One Cup is clearly not enough.
With a contract extension in hand, Bruins general manager Peter Chiarelli met with the media Friday to discuss his new four-year contract extension, which will take him through the 2017-2018 season, and it was emphasized that his focus is on bringing more Stanley Cups to Boston.
“We want to compete for the Stanley Cup every year,” Chiarelli said. “It’s my mandate, my charge to do that. We have to be proactive in this cap world. We have to be aggressive.”
One of Chiarelli’s points of emphasis in the news conference was the need to get younger players on the ice. The general manager has already begun making moves toward that end, replacing his director of amateur scouting this summer. He said that it will be key to the organization to broaden the scope of amateur scouting going forward.
“It’s a challenge everybody has, but we’re certainly going to face it head-on,” Chiarelli said.
Charlie Jacobs said that the negotiation was a particularly easy one to complete. It will keep the general manager in Boston for five more years, including the final year remaining on his current deal.
“I feel very confident in the hockey minds that we have here running this franchise,” Jacobs said. “We see this as an asset that is really Boston’s, and we’re just here as stewards.”
In Chiarelli’s seven-year tenure, the Bruins have been to the postseason six consecutive times, including two trips to the Stanley Cup Final. The Bruins won the Cup in 2011 over the Canucks.

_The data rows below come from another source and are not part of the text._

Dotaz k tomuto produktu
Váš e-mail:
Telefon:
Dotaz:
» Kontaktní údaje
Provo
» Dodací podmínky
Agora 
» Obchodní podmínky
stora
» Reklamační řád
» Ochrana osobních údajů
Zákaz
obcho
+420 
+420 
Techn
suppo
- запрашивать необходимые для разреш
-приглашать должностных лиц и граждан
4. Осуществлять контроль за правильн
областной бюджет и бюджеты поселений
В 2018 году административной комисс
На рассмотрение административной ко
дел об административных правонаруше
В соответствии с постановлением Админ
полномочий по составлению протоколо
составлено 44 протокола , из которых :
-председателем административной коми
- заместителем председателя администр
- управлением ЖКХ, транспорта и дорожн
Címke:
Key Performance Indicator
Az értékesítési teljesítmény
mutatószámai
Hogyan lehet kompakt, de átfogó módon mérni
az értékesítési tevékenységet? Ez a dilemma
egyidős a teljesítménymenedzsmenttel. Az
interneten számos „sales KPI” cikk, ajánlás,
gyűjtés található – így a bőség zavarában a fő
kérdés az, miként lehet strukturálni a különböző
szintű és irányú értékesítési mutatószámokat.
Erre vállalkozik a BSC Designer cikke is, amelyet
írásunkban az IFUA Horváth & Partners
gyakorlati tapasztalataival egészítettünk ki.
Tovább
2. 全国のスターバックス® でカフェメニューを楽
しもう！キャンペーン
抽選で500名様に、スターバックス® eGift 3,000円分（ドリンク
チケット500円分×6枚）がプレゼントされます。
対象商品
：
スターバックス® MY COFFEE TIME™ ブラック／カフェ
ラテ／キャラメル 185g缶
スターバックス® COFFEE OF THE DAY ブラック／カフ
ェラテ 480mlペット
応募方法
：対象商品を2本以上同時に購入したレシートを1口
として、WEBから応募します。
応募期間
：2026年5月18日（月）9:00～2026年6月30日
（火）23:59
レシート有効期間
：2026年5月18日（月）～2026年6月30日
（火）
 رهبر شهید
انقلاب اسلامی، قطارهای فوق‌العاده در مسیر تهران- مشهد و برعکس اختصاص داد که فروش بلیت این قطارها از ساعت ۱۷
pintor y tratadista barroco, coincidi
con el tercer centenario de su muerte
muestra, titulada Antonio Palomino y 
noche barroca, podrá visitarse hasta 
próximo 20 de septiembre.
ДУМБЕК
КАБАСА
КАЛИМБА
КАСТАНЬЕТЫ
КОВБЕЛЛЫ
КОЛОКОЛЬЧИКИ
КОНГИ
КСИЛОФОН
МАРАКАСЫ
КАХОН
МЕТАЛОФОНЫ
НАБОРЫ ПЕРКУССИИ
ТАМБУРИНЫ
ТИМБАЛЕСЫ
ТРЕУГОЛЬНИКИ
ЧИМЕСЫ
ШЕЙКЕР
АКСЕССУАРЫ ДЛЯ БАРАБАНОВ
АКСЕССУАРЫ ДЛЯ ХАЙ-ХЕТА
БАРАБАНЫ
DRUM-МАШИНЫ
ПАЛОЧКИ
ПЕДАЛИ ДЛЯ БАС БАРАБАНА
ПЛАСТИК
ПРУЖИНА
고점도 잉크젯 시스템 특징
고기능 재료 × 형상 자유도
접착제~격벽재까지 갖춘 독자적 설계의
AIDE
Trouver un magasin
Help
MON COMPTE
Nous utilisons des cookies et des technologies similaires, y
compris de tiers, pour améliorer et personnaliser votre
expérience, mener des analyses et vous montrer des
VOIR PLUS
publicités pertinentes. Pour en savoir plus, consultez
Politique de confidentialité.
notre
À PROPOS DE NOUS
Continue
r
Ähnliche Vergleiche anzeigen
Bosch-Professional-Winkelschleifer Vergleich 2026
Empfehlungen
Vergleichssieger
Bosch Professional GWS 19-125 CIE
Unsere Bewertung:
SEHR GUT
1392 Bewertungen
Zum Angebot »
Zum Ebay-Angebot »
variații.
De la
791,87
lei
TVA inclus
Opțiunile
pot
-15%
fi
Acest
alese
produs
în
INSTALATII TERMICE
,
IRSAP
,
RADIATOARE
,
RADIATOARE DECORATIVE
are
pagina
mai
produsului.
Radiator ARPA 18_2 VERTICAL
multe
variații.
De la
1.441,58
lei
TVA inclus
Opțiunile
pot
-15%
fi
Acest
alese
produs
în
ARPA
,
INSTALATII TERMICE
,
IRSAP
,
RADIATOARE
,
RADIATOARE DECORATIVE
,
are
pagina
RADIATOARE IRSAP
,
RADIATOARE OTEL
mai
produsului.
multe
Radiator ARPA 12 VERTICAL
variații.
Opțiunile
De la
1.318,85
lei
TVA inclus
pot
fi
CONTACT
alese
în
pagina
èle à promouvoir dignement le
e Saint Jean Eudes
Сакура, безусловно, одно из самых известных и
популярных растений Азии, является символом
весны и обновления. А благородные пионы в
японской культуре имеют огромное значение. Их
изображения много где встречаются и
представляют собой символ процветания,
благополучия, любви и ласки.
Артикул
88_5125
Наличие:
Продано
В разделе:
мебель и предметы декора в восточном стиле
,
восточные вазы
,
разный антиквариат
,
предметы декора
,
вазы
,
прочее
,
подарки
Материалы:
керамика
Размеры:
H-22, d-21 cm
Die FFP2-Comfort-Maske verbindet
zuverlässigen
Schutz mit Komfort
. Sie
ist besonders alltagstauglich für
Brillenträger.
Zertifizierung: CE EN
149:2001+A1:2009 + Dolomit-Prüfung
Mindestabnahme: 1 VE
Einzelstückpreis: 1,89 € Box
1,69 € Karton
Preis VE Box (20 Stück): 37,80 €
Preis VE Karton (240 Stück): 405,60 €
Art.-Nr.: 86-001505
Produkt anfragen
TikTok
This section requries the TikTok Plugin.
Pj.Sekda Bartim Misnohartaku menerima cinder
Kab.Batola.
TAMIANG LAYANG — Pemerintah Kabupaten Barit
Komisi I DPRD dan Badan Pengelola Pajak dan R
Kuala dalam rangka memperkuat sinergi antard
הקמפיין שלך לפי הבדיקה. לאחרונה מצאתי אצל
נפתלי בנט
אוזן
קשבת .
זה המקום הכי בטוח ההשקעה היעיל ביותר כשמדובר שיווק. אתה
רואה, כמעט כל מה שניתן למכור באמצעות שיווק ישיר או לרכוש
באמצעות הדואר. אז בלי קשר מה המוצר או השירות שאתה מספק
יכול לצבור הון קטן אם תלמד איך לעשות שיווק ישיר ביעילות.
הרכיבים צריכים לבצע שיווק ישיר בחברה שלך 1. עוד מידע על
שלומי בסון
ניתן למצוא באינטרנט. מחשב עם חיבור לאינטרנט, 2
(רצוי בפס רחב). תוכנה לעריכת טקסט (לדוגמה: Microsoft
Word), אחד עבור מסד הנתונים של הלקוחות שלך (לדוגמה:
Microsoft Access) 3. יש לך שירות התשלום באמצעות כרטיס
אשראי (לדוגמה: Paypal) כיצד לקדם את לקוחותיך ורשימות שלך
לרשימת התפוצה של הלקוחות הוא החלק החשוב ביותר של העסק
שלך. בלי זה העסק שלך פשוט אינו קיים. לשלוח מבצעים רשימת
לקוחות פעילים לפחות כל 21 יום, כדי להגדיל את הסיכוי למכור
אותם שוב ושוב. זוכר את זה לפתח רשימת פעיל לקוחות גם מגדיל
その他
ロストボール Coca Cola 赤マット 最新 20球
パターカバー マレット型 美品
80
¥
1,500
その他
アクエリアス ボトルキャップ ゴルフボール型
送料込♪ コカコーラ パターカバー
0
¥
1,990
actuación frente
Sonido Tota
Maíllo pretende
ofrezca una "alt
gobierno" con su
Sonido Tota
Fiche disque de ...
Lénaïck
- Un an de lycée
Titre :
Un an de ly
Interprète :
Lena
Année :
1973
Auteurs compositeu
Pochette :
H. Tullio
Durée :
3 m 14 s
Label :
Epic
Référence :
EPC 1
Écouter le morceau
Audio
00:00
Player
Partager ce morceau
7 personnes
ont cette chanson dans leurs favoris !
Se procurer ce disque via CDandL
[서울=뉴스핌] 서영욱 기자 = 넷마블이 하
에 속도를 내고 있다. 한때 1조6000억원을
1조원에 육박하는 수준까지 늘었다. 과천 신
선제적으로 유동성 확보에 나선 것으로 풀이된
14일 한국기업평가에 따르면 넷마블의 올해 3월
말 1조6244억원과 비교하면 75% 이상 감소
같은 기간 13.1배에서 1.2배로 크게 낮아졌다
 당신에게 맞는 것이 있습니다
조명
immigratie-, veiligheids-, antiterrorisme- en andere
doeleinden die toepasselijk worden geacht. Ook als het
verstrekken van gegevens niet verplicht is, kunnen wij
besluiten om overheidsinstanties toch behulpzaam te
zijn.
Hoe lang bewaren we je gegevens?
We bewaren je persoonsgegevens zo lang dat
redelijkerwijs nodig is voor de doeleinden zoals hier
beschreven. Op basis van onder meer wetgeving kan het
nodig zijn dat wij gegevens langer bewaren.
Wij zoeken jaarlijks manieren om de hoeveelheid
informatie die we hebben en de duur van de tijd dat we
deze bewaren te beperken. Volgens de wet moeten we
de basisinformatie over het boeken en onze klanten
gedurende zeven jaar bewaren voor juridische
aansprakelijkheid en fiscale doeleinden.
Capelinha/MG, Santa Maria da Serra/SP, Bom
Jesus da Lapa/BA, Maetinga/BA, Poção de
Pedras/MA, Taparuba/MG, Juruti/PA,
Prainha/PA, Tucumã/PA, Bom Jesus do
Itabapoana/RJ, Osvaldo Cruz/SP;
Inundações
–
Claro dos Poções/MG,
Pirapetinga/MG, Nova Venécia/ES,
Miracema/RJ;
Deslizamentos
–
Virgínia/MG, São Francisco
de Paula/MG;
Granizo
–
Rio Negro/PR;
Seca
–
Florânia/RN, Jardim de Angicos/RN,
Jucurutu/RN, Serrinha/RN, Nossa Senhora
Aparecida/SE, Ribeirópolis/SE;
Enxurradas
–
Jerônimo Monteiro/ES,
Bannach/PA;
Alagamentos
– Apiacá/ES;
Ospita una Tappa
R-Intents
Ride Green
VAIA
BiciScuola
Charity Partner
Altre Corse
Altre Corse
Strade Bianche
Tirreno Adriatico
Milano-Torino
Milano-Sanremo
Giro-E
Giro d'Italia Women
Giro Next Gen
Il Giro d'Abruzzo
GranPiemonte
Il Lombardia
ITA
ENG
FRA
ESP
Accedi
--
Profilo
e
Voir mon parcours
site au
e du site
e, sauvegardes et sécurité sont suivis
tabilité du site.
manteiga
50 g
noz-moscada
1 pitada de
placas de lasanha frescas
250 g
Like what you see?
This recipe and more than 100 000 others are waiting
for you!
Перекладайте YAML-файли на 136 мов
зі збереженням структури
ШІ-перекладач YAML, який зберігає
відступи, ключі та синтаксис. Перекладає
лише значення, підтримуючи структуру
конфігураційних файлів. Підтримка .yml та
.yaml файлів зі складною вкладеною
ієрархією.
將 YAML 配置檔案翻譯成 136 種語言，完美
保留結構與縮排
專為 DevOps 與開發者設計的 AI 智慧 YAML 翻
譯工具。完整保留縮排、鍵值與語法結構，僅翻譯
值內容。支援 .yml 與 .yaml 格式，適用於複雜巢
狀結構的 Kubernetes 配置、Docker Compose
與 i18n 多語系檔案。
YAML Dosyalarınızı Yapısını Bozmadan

But when asked what he was most proud of in his time in Boston, Chiarelli didn’t hesitate: “Probably the single biggest thing was hiring Claude [Julien].”
With the move, the Bruins are getting a continued measure of stability. Chiarelli has already been with the organization for seven years, and now he has five more guaranteed on his contract. That’s important in building a winning team.
But there are also pitfalls with that.
“You have to continue to perform,” Chiarelli said. “You have to keep everybody on their toes. There’s stability, there’s strong leadership, but you have to keep everybody on their toes, especially in this cap world. You can be stable and proactive, and that’s what I’d like to think we do as a group.”